In its first edition, Al-Ahram Pharmaceutical Exhibition and Conference discussed the challenges facing the pharmaceutical industry in Egypt.
The conference was held under the patronage of Prime Minister Mostafa Madbouly, and was attended by the ministers of health, public enterprise, environment, immigration, and higher education, in addition to figures from the pharmaceutical industry.
Chairman of the Board of Al-Ahram Establishment Abdel-Mohsen Salama said Egypt's pharmaceutical sector indices affirmed that Egypt had the potential to become a promising market for pharmaceutical production.
He said the pharmaceutical sector data showed that sales recorded EGP 44.7 billion in 2019, with a growth rate of eight percent, and were expected to reach EGP 56.6 billion by 2022.
He added that Egypt’s pharmaceutical exports volume was low in comparison to other regional countries' exports.
“Egypt is at the top of MENA countries with a population of 100 million, which makes it a large market for pharmaceuticals and healthcare services,” Salama stated.
He announced the formation of a committee comprising a number of the conference participants to submit the recommendations made at the conference to concerned bodies.
Minister of Higher Education Khaled Abdel-Ghafaar speaking at the conference
Health awareness and demand for medicine
Raouf Kokhirgi, a consultant for the MENA region at IQVIA, a leading company in applying data analysis in healthcare, said Egypt was expected to be a key driver of pharmaceutical industry growth in MENA into 2023.
Kokhirgi said pricing would be a significant driver of Egypt’s market growth in the short term, while volume growth would be the main driver of growth from 2020 onwards.
Adding to the growth in the pharmaceutical industry would be the introduction of the new universal health insurance scheme that is set to cover more densely populated areas, expansion of chain pharmacies, and ending surgery waiting lists for patients in the public sector.
He added that the rise in health awareness in Egypt, screening and diagnosis, reflected in the government's recent 100 million Healthy Lives Campaign, would increase demand on medicines.
“Egypt is expected to improve in global pharmaceuticals market rankings from 32 in 2019 to 21 in 2023," according to Kokhirgi.
He said Egypt was in line with China and India regarding the strong manufacturing reliance globally, standing at 79 percent, while India stood at 77.3 percent, and China 80 percent.
Meanwhile, Minister of Health Hala Zayed said that the Egyptian pharmaceutical industry had recently succeeded in providing on-demand medications in the domestic market. She explained that domestic production accounts for 80 percent of market needs, making pharmaceutical production a strategic industry for the country.
“The health ministry has modified Decree 645/2018 to overcome the challenges the sector is facing, in addition to providing medications that are in shortage globally,” Zayed added.
She stated that the domestic industry was able to overcome insulin shortage in the local market, adding that Egypt delved into the cancer medications industry.

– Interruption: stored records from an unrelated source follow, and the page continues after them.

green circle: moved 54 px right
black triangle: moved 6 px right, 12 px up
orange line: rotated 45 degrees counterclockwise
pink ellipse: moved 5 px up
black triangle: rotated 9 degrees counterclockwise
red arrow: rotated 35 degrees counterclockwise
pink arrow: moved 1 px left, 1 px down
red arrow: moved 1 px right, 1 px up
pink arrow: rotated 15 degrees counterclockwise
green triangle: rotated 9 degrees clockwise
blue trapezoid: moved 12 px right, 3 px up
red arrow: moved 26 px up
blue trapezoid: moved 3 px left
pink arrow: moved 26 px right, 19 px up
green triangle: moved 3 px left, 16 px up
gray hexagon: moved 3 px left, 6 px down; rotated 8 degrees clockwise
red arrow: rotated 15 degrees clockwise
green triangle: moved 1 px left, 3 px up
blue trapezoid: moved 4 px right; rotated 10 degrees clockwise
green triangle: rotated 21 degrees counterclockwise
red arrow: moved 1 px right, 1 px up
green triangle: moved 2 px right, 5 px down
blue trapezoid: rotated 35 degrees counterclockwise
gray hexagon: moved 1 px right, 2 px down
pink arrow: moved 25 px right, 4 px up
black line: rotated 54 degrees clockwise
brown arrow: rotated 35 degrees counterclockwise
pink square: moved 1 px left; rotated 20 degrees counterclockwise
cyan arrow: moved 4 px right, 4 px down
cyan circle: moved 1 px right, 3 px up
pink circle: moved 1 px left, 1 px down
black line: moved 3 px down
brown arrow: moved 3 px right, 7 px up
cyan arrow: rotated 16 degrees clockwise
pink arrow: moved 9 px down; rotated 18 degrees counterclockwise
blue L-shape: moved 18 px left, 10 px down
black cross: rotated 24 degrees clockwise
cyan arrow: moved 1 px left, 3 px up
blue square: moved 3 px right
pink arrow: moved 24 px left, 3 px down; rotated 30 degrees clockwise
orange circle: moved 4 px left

Zayed referred to the successful partnership between the government and the private sector to provide hepatitis C cures under the umbrella of 100 Million Healthy Lives campaign, before adding that Egypt received the first unified purchasing order on hepatitis C from a US unified purchasing corporation for an Asian country, furthering that such action put Egypt on the course to manufacturing pharmaceutical components.
“Strategic plans and the presidential initiatives in the health sector have contributed to the revival of the pharmaceutical industry in Egypt,” she added.
President of Ain Shams University and the conference, Mahmoud El-Metini, said the pharmaceutical industry is key to Egypt’s national security, "which was why medicines should be provided in reasonable prices and high quality."
He added that the national pharmaceutical industry provided 93 percent of the needs of the domestic market with a total of EGP 60 billion annually, and that there were 155 licensed pharmaceutical factories in Egypt.
But, El Mitini said, the pharmaceutical community was anticipating a new system of pricing to provide justice for players in the industry.
He added that Egypt’s annual exports recorded $250 million, while India's exports, for example, registered $25 billion, and Jordan $1.8 billion.
Head of the pharmaceutical division at the Egyptian Federation of the Chambers of Commerce Ali Auf said Egypt’s pharmaceutical industry was facing serious challenges, including the application of the value-added tax on all medications, which resulted in price hikes.
In addition, he said, the sector was the only manufacturing sector subject to tariffs, which have had a negative impact on the industry and weakened Egypt’s pharmaceutical exporting power.
He added that pharmaceutical registration and the pricing system needed to be streamlined with international standards to provide win-win investments in the industry.